I want to share a basic video about why we should use R in some cases instead of one of the most popular traditional analytic tools, which is Excel. The presenter started with a speed benchmark between R and Excel using the “vlookup” function. According to the volume of data, this calculation can take more than one hour in Excel, less than a second in R. Excel can handle thousands of records, R can handle millions of records. Excel can handle millions of records technically but if we add calculated column to the data set we can see the difference between Excel and R. He mentioned that VBA can be used to automate calculations but, it will be still 10 times longer than R. From the visualization perspective, he said that R looks like a Tableau. One of the differences between R and Tableau is licensing costs. Also, he shared that interactive visualization with R is no need for an account requirement as Tableau because you can export it in HTML. It means that somebody can open the file on a web browser. Additionally, he pointed out that R has collaboration with Github.
I want to share a simple video about an example of a forecasting model using the “prophet” package in R. The presenter explained that the “prophet” package is preferred most of the time for time series analysis in business analytics like sales forecasting or order volume, those have a lot of seasonality and trend. Also, he called the “tidyverse” library to load the data set. First, he loaded the data set, name with bitcoin. As he had called the “prophet” package, he changed the name of the date column in the data set as “ds” and the name of the price column as “y”. He mentioned that it is a requirement of the “prophet” package. Then, he called the “prophet” function to fit a model. The future value variable was created to extend the data set to be able to include future values using the “make_future_dataframe” function. Lastly, the forecast variable was created using the “predict” function. The presenter ploted the model estimations using the “dyplot” function. Thus, the actual and predicted values were shown together on the plot. As a result of the plot, he shared that the model isn’t perfect but it gets the trend pretty well.

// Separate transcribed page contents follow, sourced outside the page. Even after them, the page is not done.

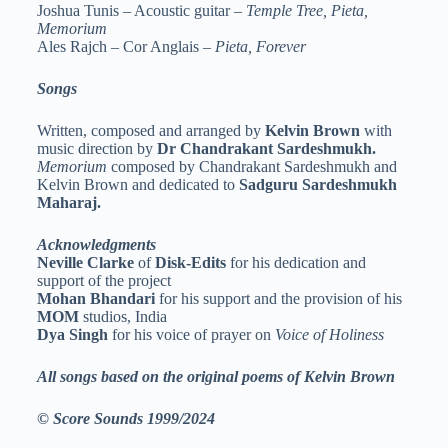
Joshua Tunis – Acoustic guitar –
Temple Tree, Pieta,
Memorium
Ales Rajch – Cor Anglais –
Pieta, Forever
Songs
Written, composed and arranged by
Kelvin Brown
with
music direction by
Dr Chandrakant Sardeshmukh.
Memorium
composed by Chandrakant Sardeshmukh and
Kelvin Brown and dedicated to
Sadguru Sardeshmukh
Maharaj.
Acknowledgments
Neville Clarke
of
Disk-Edits
for his dedication and
support of the project
Mohan Bhandari
for his support and the provision of his
MOM
studios, India
Dya Singh
for his voice of prayer on
Voice of Holiness
All songs based on the original poems of Kelvin Brown
© Score Sounds 1999/2024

I want to share a non-voice video about forecasting India Monthly Car Sales. The presenter called 3 libraries; prophet, forecast, ggplot2. “prophet” and “forecast” are forecasting packages. “ggplot2” is a data visualization package. First of all, he imported a CSV file then investigated data with some functions like “head”, “summary”, “str”. After investigation, he changed the date format with the “as.Date” function. He used the “aggregate” function to get monthly sales, then he created a new data frame. To modeling, he removed unnecessary columns from the data frame. He created a forecasting model with the “prophet” package. Then, used this model to forecast future value with the “predict” function. Lastly, he created a plot and investigated the predict and actual values. It was the prophet forecasting part of the video. Besides, he did the same analysis with the arima forecasting model. In arima part, he converted data into univariate time series using the “ts” function, he fitted an auto arima model. This time, he used the “forecast” function to predict future values. Lastly, he compared the predicted values using “ggplot2”.